Хотя, если честно, она не воровала. Нельзя украсть то, что плохо лежит. А Кирилл лежал плохо — все десять лет, и я это знала, и она это знала, и единственная, кто делала вид, что не замечает, — это я.
Телефон зазвонил в семь утра.
— Анастасия Михайловна, внеочередная планёрка, через час. Порхунов собирает.
В кабинете главврача — двадцать человек, тесно, душно, и Порхунов — в костюме, с галстуком, с улыбкой — вещал, как конферансье на корпоративе:
— Коллеги, хочу ещё раз представить нашего нового заведующего родильным отделением — Марат Ильдарович Закиров, хирург, кандидат наук, пятнадцать лет стажа. Прошу любить и жаловать.
Закиров стоял рядом — прямой, руки скрещены, лицо — как у человека, которого попросили позировать для портрета, а он не понимает зачем. Кивнул, сказал:
— Рад сотрудничеству. Коротко: я здесь, чтобы работать. Претензии к оборудованию, расходникам, протоколам — ко мне лично, в любое время.
Тишина. Та самая, которая бывает, когда двадцать человек думают одно и то же, но никто не говорит вслух.
Римка наклонилась к моему уху:
— Московский хирург? В нашей дыре? Тут что-то нечисто, детка. Приличные люди из столицы в Воронеж не бегут. Либо натворил, либо прячется. Ставлю месячную зарплату.
— Тише.
— Я тихо. Я анестезиолог, у меня шёпот — профессиональный.
Планёрка закончилась, персонал разошёлся, и к обеду Закиров обзавёлся тремя версиями биографии — каждая красочнее предыдущей.
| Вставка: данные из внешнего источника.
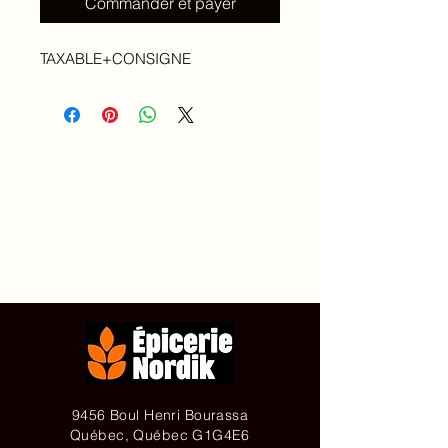
Commander et payer
TAXABLE+CONSIGNE
Accueil
À propos de
Contact
Achetez en ligne
9456 Boul Henri Bourassa
Québec, Québec G1G4E6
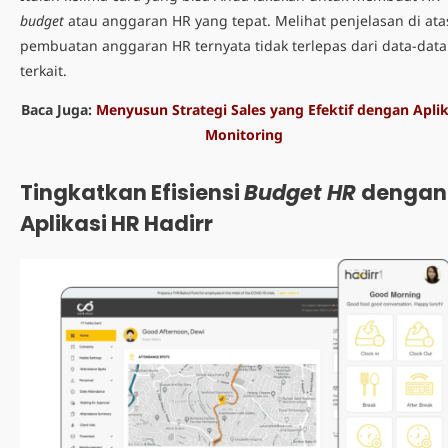
budget
atau anggaran HR yang tepat. Melihat penjelasan di ata
pembuatan anggaran HR ternyata tidak terlepas dari data-data
terkait.
Baca Juga:
Menyusun Strategi Sales yang Efektif dengan Aplik
Monitoring
Tingkatkan Efisiensi
Budget HR
dengan
Aplikasi HR Hadirr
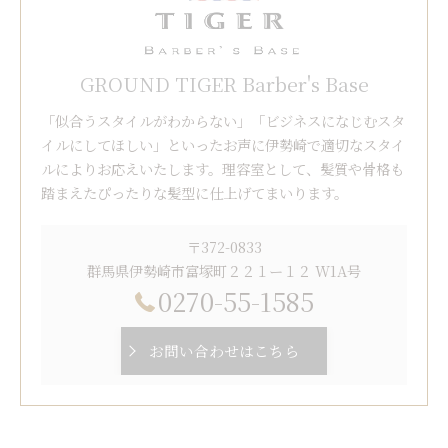
GROUND TIGER Barber's Base
「似合うスタイルがわからない」「ビジネスになじむスタ
イルにしてほしい」といったお声に伊勢崎で適切なスタイ
ルによりお応えいたします。理容室として、髪質や骨格も
踏まえたぴったりな髪型に仕上げてまいります。
〒372-0833
群馬県伊勢崎市富塚町２２１ー１２ W1A号
0270-55-1585
お問い合わせはこちら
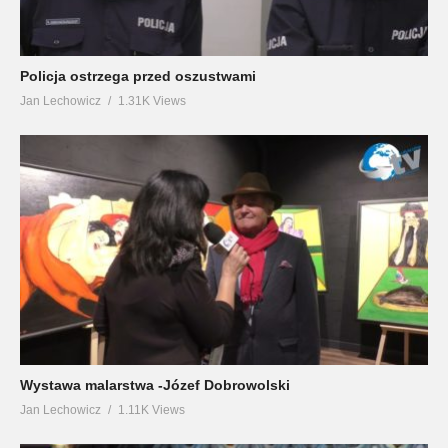
Policja ostrzega przed oszustwami
Jan Lechowicz
1.31K Views
Wystawa malarstwa -Józef Dobrowolski
Jan Lechowicz
1.11K Views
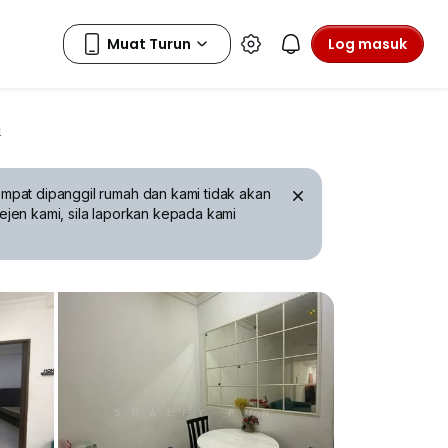
Log masuk
a
mpat dipanggil rumah dan kami tidak akan
ejen kami, sila laporkan kepada kami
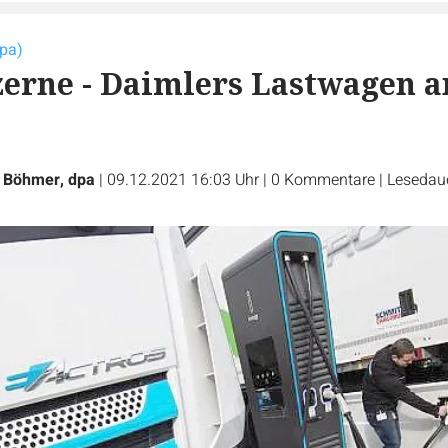
dpa)
erne - Daimlers Lastwagen a
n Böhmer, dpa
|
09.12.2021 16:03 Uhr
|
0
Kommentare
|
Lesedaue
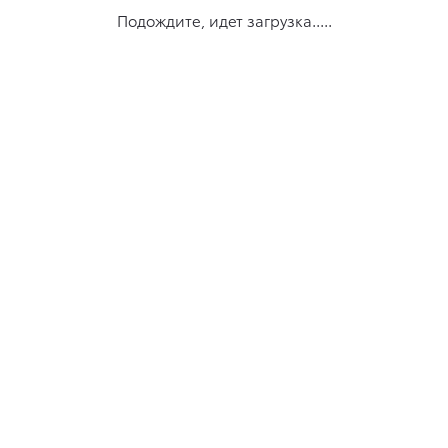
Подождите, идет загрузка.....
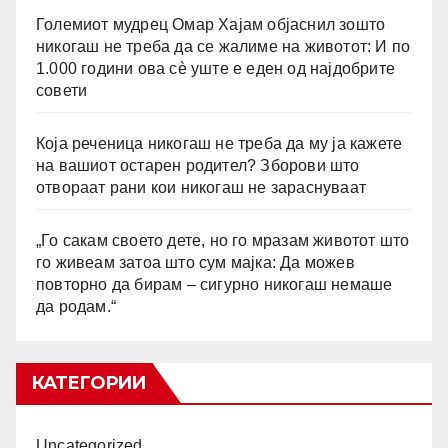
Големиот мудрец Омар Хајам објаснил зошто
никогаш не треба да се жалиме на животот: И по
1.000 години ова сè уште е еден од најдобрите
совети
Која реченица никогаш не треба да му ја кажете
на вашиот остарен родител? Зборови што
отвораат рани кои никогаш не зараснуваат
„Го сакам своето дете, но го мразам животот што
го живеам затоа што сум мајка: Да можев
повторно да бирам – сигурно никогаш немаше
да родам.“
КАТЕГОРИИ
Uncategorized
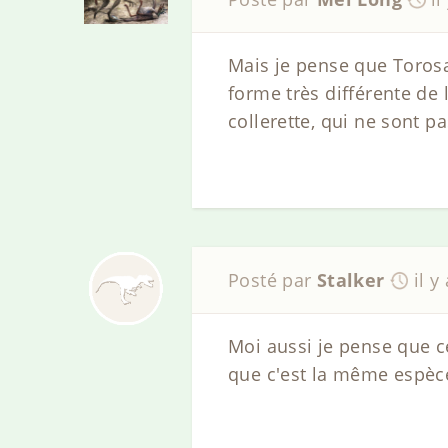
Mais je pense que Torosa
forme très différente de
collerette, qui ne sont pa
Posté par
Stalker
il y
Moi aussi je pense que c
que c'est la même espèce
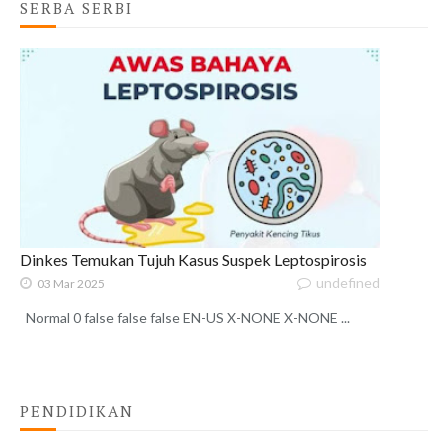
SERBA SERBI
Dinkes Temukan Tujuh Kasus Suspek Leptospirosis
undefined
03 Mar 2025
Normal 0 false false false EN-US X-NONE X-NONE ...
PENDIDIKAN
Больничные сплетни — удивительный жанр: полная ерунда, но захватывает.
А в семь утра следующего дня — снова работа, снова планёрка, снова палаты и лица, и жизнь, которая движется по кругу, как золотые рыбки в аквариуме Порхунова, — кругами, кругами, кругами.
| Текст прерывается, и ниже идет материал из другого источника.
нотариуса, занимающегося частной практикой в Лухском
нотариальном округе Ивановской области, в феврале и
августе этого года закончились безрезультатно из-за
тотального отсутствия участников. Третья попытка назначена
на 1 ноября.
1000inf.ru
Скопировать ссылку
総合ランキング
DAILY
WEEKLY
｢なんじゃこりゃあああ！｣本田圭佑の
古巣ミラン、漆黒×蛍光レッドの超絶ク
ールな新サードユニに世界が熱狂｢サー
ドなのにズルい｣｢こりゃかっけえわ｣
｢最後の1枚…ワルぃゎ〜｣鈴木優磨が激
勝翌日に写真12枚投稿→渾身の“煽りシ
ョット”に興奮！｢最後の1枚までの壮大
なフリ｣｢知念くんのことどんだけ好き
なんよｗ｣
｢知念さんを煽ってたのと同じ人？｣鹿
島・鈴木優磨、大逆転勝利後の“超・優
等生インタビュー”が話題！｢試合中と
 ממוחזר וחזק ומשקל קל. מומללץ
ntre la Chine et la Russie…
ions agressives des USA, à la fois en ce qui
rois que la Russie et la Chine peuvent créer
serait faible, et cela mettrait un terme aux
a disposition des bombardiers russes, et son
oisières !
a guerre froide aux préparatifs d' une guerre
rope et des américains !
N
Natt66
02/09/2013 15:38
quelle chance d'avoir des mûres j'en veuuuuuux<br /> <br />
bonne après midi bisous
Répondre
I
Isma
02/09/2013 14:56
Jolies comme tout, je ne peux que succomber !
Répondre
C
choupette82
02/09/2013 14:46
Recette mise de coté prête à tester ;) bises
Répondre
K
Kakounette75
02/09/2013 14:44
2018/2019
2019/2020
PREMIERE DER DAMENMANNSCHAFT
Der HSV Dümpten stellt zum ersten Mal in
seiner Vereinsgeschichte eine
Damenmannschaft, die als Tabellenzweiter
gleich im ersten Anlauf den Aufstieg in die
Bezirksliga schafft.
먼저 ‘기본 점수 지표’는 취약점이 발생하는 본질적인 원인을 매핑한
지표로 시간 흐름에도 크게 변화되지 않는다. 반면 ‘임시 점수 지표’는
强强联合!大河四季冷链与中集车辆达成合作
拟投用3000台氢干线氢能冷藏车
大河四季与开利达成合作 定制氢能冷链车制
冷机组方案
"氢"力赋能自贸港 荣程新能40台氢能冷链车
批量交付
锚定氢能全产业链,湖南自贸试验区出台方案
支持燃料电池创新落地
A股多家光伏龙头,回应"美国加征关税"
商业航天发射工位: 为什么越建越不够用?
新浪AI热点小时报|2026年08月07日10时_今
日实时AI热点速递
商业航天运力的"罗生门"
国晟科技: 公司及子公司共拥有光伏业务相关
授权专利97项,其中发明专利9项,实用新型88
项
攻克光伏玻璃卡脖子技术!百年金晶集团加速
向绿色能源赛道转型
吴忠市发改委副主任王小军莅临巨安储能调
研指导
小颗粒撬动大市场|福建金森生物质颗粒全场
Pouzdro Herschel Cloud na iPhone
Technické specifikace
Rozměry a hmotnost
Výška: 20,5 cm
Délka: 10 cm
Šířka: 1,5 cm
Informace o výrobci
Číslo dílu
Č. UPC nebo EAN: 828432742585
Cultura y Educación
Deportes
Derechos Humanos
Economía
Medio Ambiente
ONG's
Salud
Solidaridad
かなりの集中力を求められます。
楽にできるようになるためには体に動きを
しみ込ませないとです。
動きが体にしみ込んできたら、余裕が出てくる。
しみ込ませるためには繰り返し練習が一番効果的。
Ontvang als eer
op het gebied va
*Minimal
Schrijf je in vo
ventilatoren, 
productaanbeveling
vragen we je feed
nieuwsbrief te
И только Римкин голос в столовой, между щами и компотом, напоминал, что круги иногда разрываются.
— Он задавал вопросы по расходникам, Ась. По медикаментам. Считал. Прикинь — считал, сколько окситоцина списали, и сколько родов провели. Никто из наших заведующих за двадцать лет ни разу не считал. А этот — посчитал.
Она посмотрела на меня поверх чашки, и в её зелёных глазах — не насмешка, а что-то серьёзное, что-то, чего Римка обычно не показывает.
— Либо он очень честный, либо очень глупый. В нашей системе — разница небольшая.